╭─ DATA UNDER STUDY

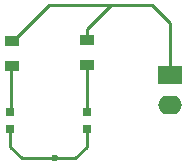
<source format=gtl>
G04*
G04 #@! TF.GenerationSoftware,Altium Limited,Altium Designer,24.0.1 (36)*
G04*
G04 Layer_Physical_Order=1*
G04 Layer_Color=255*
%FSLAX44Y44*%
%MOMM*%
G71*
G04*
G04 #@! TF.SameCoordinates,DD3A43BD-7995-492C-8043-5AFFBE794F34*
G04*
G04*
G04 #@! TF.FilePolarity,Positive*
G04*
G01*
G75*
%ADD11C,0.2540*%
%ADD13R,0.7000X0.7000*%
%ADD14R,1.2000X0.9000*%
%ADD19O,2.0000X1.6000*%
%ADD20R,2.0000X1.6000*%
%ADD21C,0.6000*%
D11*
X90000Y55000D02*
Y70000D01*
X80000Y45000D02*
X90000Y55000D01*
X62500Y45000D02*
X80000D01*
X90000Y84000D02*
Y124000D01*
X27500Y144500D02*
X58000Y175000D01*
X26000Y144500D02*
X27500D01*
X145000Y175000D02*
X160000Y160000D01*
X58000Y175000D02*
X110000D01*
X90000Y155000D02*
X110000Y175000D01*
X145000D01*
X25000Y84000D02*
X25500Y84500D01*
Y123000D01*
X26000Y123500D01*
X35000Y45000D02*
X62500D01*
X25000Y55000D02*
Y70000D01*
Y55000D02*
X35000Y45000D01*
X90000Y145000D02*
Y155000D01*
X160000Y115400D02*
Y160000D01*
D13*
X90000Y84000D02*
D03*
Y70000D02*
D03*
X25000D02*
D03*
Y84000D02*
D03*
D14*
X90000Y124000D02*
D03*
Y145000D02*
D03*
X26000Y123500D02*
D03*
Y144500D02*
D03*
D19*
X160000Y90000D02*
D03*
D20*
Y115400D02*
D03*
D21*
X62500Y45000D02*
D03*
M02*

</source>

╰─

» **TASK GOAL**
For your answer, write out the data exactly and drop every picture.

» **EXPECTED OUTPUT**
<source format=gtl>
G04*
G04 #@! TF.GenerationSoftware,Altium Limited,Altium Designer,24.0.1 (36)*
G04*
G04 Layer_Physical_Order=1*
G04 Layer_Color=255*
%FSLAX44Y44*%
%MOMM*%
G71*
G04*
G04 #@! TF.SameCoordinates,DD3A43BD-7995-492C-8043-5AFFBE794F34*
G04*
G04*
G04 #@! TF.FilePolarity,Positive*
G04*
G01*
G75*
%ADD11C,0.2540*%
%ADD13R,0.7000X0.7000*%
%ADD14R,1.2000X0.9000*%
%ADD19O,2.0000X1.6000*%
%ADD20R,2.0000X1.6000*%
%ADD21C,0.6000*%
D11*
X90000Y55000D02*
Y70000D01*
X80000Y45000D02*
X90000Y55000D01*
X62500Y45000D02*
X80000D01*
X90000Y84000D02*
Y124000D01*
X27500Y144500D02*
X58000Y175000D01*
X26000Y144500D02*
X27500D01*
X145000Y175000D02*
X160000Y160000D01*
X58000Y175000D02*
X110000D01*
X90000Y155000D02*
X110000Y175000D01*
X145000D01*
X25000Y84000D02*
X25500Y84500D01*
Y123000D01*
X26000Y123500D01*
X35000Y45000D02*
X62500D01*
X25000Y55000D02*
Y70000D01*
Y55000D02*
X35000Y45000D01*
X90000Y145000D02*
Y155000D01*
X160000Y115400D02*
Y160000D01*
D13*
X90000Y84000D02*
D03*
Y70000D02*
D03*
X25000D02*
D03*
Y84000D02*
D03*
D14*
X90000Y124000D02*
D03*
Y145000D02*
D03*
X26000Y123500D02*
D03*
Y144500D02*
D03*
D19*
X160000Y90000D02*
D03*
D20*
Y115400D02*
D03*
D21*
X62500Y45000D02*
D03*
M02*

</source>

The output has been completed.